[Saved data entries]
☆ ☆ ☆ ☆ ☆

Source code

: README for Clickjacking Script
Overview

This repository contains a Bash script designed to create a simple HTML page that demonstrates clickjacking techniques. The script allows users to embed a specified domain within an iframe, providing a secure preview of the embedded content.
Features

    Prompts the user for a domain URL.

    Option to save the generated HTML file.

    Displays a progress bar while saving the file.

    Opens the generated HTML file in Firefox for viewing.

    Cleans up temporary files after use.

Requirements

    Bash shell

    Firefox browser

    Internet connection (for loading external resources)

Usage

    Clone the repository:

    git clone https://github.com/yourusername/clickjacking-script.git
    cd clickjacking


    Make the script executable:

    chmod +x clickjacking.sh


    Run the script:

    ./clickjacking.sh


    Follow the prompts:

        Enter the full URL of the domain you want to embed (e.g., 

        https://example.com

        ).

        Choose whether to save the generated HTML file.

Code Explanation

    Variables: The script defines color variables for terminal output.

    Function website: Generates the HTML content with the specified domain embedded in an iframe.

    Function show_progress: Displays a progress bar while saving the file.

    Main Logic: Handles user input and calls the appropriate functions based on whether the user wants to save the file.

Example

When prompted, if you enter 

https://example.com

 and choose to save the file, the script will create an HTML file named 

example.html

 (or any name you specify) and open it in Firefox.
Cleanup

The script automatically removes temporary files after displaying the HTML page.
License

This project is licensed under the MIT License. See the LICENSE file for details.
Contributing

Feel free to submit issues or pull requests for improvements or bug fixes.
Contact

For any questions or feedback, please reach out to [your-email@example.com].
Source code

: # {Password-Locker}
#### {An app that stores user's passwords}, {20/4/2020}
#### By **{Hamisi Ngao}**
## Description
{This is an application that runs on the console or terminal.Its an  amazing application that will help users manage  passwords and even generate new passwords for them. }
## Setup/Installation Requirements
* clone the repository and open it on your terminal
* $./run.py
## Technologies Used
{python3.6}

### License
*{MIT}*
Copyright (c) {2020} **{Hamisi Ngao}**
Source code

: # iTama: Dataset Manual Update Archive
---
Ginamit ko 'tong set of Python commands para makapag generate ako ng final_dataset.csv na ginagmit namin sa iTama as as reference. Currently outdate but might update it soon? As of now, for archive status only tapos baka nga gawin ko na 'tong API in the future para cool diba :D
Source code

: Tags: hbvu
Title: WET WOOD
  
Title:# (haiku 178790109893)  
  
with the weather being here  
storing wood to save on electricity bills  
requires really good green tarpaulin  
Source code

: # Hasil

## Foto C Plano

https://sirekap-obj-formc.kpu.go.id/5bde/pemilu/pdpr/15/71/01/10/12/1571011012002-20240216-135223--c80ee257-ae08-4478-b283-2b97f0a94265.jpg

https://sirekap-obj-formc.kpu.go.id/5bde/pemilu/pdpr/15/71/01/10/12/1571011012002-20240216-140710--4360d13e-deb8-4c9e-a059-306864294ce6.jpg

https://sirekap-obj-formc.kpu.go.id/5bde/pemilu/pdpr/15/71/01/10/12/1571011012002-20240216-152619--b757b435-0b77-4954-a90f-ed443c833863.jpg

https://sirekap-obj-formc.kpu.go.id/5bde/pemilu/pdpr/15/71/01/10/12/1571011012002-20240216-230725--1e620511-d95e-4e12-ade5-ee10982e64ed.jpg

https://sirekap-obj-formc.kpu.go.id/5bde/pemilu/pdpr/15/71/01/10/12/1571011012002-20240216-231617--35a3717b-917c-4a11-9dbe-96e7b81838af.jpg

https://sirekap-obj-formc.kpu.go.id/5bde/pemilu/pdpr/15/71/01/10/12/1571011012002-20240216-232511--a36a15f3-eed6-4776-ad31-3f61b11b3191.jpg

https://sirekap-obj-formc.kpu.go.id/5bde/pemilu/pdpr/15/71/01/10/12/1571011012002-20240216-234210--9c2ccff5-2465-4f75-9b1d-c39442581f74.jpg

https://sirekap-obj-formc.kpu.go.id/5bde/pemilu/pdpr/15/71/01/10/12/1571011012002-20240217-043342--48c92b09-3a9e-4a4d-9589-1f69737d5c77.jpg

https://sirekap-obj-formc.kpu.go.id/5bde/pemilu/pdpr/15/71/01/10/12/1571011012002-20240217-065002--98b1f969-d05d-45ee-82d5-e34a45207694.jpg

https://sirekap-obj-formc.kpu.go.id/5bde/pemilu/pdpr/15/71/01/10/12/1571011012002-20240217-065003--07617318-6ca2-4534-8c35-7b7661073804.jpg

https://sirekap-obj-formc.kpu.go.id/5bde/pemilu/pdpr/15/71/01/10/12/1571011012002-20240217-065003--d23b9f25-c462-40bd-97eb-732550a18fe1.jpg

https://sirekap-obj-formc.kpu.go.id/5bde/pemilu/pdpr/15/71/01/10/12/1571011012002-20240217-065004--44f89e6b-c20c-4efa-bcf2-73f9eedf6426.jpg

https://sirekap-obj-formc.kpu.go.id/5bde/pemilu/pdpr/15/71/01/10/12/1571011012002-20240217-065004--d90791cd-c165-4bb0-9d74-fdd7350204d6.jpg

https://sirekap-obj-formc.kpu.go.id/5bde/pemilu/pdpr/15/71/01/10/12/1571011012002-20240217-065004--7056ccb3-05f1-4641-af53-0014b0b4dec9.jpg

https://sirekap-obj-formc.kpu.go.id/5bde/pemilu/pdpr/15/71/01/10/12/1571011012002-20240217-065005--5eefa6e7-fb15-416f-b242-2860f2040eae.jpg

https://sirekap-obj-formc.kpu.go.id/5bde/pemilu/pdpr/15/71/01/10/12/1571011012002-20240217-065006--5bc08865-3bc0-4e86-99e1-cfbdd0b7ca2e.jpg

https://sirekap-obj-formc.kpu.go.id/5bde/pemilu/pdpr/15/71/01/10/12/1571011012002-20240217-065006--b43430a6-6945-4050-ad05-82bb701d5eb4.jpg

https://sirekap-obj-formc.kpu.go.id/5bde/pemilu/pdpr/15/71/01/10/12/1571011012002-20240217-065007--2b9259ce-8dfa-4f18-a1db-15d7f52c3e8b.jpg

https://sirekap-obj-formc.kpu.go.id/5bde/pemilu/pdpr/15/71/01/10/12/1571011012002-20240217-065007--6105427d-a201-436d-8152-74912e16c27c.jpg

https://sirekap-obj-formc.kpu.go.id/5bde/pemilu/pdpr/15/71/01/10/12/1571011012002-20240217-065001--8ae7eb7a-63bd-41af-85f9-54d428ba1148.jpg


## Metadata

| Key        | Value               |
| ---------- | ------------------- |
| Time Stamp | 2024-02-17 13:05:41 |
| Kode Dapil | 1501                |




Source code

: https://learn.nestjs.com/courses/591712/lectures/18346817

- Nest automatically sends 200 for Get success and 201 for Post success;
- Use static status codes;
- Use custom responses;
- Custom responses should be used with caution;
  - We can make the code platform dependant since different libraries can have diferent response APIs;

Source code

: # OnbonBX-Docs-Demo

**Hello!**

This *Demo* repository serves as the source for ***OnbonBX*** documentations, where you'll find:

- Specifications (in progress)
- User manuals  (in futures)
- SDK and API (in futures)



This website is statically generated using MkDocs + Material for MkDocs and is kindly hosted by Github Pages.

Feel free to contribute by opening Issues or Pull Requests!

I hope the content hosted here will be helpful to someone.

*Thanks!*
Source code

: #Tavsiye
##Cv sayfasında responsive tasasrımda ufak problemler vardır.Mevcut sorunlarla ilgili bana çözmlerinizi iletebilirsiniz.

☆ ☆ ☆ ☆ ☆

● Goal of the exercise: Extract every line from the records above and reproduce each one character for character.

● Result:
Source code

: README for Clickjacking Script
Overview

This repository contains a Bash script designed to create a simple HTML page that demonstrates clickjacking techniques. The script allows users to embed a specified domain within an iframe, providing a secure preview of the embedded content.
Features

    Prompts the user for a domain URL.

    Option to save the generated HTML file.

    Displays a progress bar while saving the file.

    Opens the generated HTML file in Firefox for viewing.

    Cleans up temporary files after use.

Requirements

    Bash shell

    Firefox browser

    Internet connection (for loading external resources)

Usage

    Clone the repository:

    git clone https://github.com/yourusername/clickjacking-script.git
    cd clickjacking


    Make the script executable:

    chmod +x clickjacking.sh


    Run the script:

    ./clickjacking.sh


    Follow the prompts:

        Enter the full URL of the domain you want to embed (e.g., 

        https://example.com

        ).

        Choose whether to save the generated HTML file.

Code Explanation

    Variables: The script defines color variables for terminal output.

    Function website: Generates the HTML content with the specified domain embedded in an iframe.

    Function show_progress: Displays a progress bar while saving the file.

    Main Logic: Handles user input and calls the appropriate functions based on whether the user wants to save the file.

Example

When prompted, if you enter 

https://example.com

 and choose to save the file, the script will create an HTML file named 

example.html

 (or any name you specify) and open it in Firefox.
Cleanup

The script automatically removes temporary files after displaying the HTML page.
License

This project is licensed under the MIT License. See the LICENSE file for details.
Contributing

Feel free to submit issues or pull requests for improvements or bug fixes.
Contact

For any questions or feedback, please reach out to [your-email@example.com].
Source code

: # {Password-Locker}
#### {An app that stores user's passwords}, {20/4/2020}
#### By **{Hamisi Ngao}**
## Description
{This is an application that runs on the console or terminal.Its an  amazing application that will help users manage  passwords and even generate new passwords for them. }
## Setup/Installation Requirements
* clone the repository and open it on your terminal
* $./run.py
## Technologies Used
{python3.6}

### License
*{MIT}*
Copyright (c) {2020} **{Hamisi Ngao}**
Source code

: # iTama: Dataset Manual Update Archive
---
Ginamit ko 'tong set of Python commands para makapag generate ako ng final_dataset.csv na ginagmit namin sa iTama as as reference. Currently outdate but might update it soon? As of now, for archive status only tapos baka nga gawin ko na 'tong API in the future para cool diba :D
Source code

: Tags: hbvu
Title: WET WOOD
  
Title:# (haiku 178790109893)  
  
with the weather being here  
storing wood to save on electricity bills  
requires really good green tarpaulin  
Source code

: # Hasil

## Foto C Plano

https://sirekap-obj-formc.kpu.go.id/5bde/pemilu/pdpr/15/71/01/10/12/1571011012002-20240216-135223--c80ee257-ae08-4478-b283-2b97f0a94265.jpg

https://sirekap-obj-formc.kpu.go.id/5bde/pemilu/pdpr/15/71/01/10/12/1571011012002-20240216-140710--4360d13e-deb8-4c9e-a059-306864294ce6.jpg

https://sirekap-obj-formc.kpu.go.id/5bde/pemilu/pdpr/15/71/01/10/12/1571011012002-20240216-152619--b757b435-0b77-4954-a90f-ed443c833863.jpg

https://sirekap-obj-formc.kpu.go.id/5bde/pemilu/pdpr/15/71/01/10/12/1571011012002-20240216-230725--1e620511-d95e-4e12-ade5-ee10982e64ed.jpg

https://sirekap-obj-formc.kpu.go.id/5bde/pemilu/pdpr/15/71/01/10/12/1571011012002-20240216-231617--35a3717b-917c-4a11-9dbe-96e7b81838af.jpg

https://sirekap-obj-formc.kpu.go.id/5bde/pemilu/pdpr/15/71/01/10/12/1571011012002-20240216-232511--a36a15f3-eed6-4776-ad31-3f61b11b3191.jpg

https://sirekap-obj-formc.kpu.go.id/5bde/pemilu/pdpr/15/71/01/10/12/1571011012002-20240216-234210--9c2ccff5-2465-4f75-9b1d-c39442581f74.jpg

https://sirekap-obj-formc.kpu.go.id/5bde/pemilu/pdpr/15/71/01/10/12/1571011012002-20240217-043342--48c92b09-3a9e-4a4d-9589-1f69737d5c77.jpg

https://sirekap-obj-formc.kpu.go.id/5bde/pemilu/pdpr/15/71/01/10/12/1571011012002-20240217-065002--98b1f969-d05d-45ee-82d5-e34a45207694.jpg

https://sirekap-obj-formc.kpu.go.id/5bde/pemilu/pdpr/15/71/01/10/12/1571011012002-20240217-065003--07617318-6ca2-4534-8c35-7b7661073804.jpg

https://sirekap-obj-formc.kpu.go.id/5bde/pemilu/pdpr/15/71/01/10/12/1571011012002-20240217-065003--d23b9f25-c462-40bd-97eb-732550a18fe1.jpg

https://sirekap-obj-formc.kpu.go.id/5bde/pemilu/pdpr/15/71/01/10/12/1571011012002-20240217-065004--44f89e6b-c20c-4efa-bcf2-73f9eedf6426.jpg

https://sirekap-obj-formc.kpu.go.id/5bde/pemilu/pdpr/15/71/01/10/12/1571011012002-20240217-065004--d90791cd-c165-4bb0-9d74-fdd7350204d6.jpg

https://sirekap-obj-formc.kpu.go.id/5bde/pemilu/pdpr/15/71/01/10/12/1571011012002-20240217-065004--7056ccb3-05f1-4641-af53-0014b0b4dec9.jpg

https://sirekap-obj-formc.kpu.go.id/5bde/pemilu/pdpr/15/71/01/10/12/1571011012002-20240217-065005--5eefa6e7-fb15-416f-b242-2860f2040eae.jpg

https://sirekap-obj-formc.kpu.go.id/5bde/pemilu/pdpr/15/71/01/10/12/1571011012002-20240217-065006--5bc08865-3bc0-4e86-99e1-cfbdd0b7ca2e.jpg

https://sirekap-obj-formc.kpu.go.id/5bde/pemilu/pdpr/15/71/01/10/12/1571011012002-20240217-065006--b43430a6-6945-4050-ad05-82bb701d5eb4.jpg

https://sirekap-obj-formc.kpu.go.id/5bde/pemilu/pdpr/15/71/01/10/12/1571011012002-20240217-065007--2b9259ce-8dfa-4f18-a1db-15d7f52c3e8b.jpg

https://sirekap-obj-formc.kpu.go.id/5bde/pemilu/pdpr/15/71/01/10/12/1571011012002-20240217-065007--6105427d-a201-436d-8152-74912e16c27c.jpg

https://sirekap-obj-formc.kpu.go.id/5bde/pemilu/pdpr/15/71/01/10/12/1571011012002-20240217-065001--8ae7eb7a-63bd-41af-85f9-54d428ba1148.jpg


## Metadata

| Key        | Value               |
| ---------- | ------------------- |
| Time Stamp | 2024-02-17 13:05:41 |
| Kode Dapil | 1501                |




Source code

: https://learn.nestjs.com/courses/591712/lectures/18346817

- Nest automatically sends 200 for Get success and 201 for Post success;
- Use static status codes;
- Use custom responses;
- Custom responses should be used with caution;
  - We can make the code platform dependant since different libraries can have diferent response APIs;

Source code

: # OnbonBX-Docs-Demo

**Hello!**

This *Demo* repository serves as the source for ***OnbonBX*** documentations, where you'll find:

- Specifications (in progress)
- User manuals  (in futures)
- SDK and API (in futures)



This website is statically generated using MkDocs + Material for MkDocs and is kindly hosted by Github Pages.

Feel free to contribute by opening Issues or Pull Requests!

I hope the content hosted here will be helpful to someone.

*Thanks!*
Source code

: #Tavsiye
##Cv sayfasında responsive tasasrımda ufak problemler vardır.Mevcut sorunlarla ilgili bana çözmlerinizi iletebilirsiniz.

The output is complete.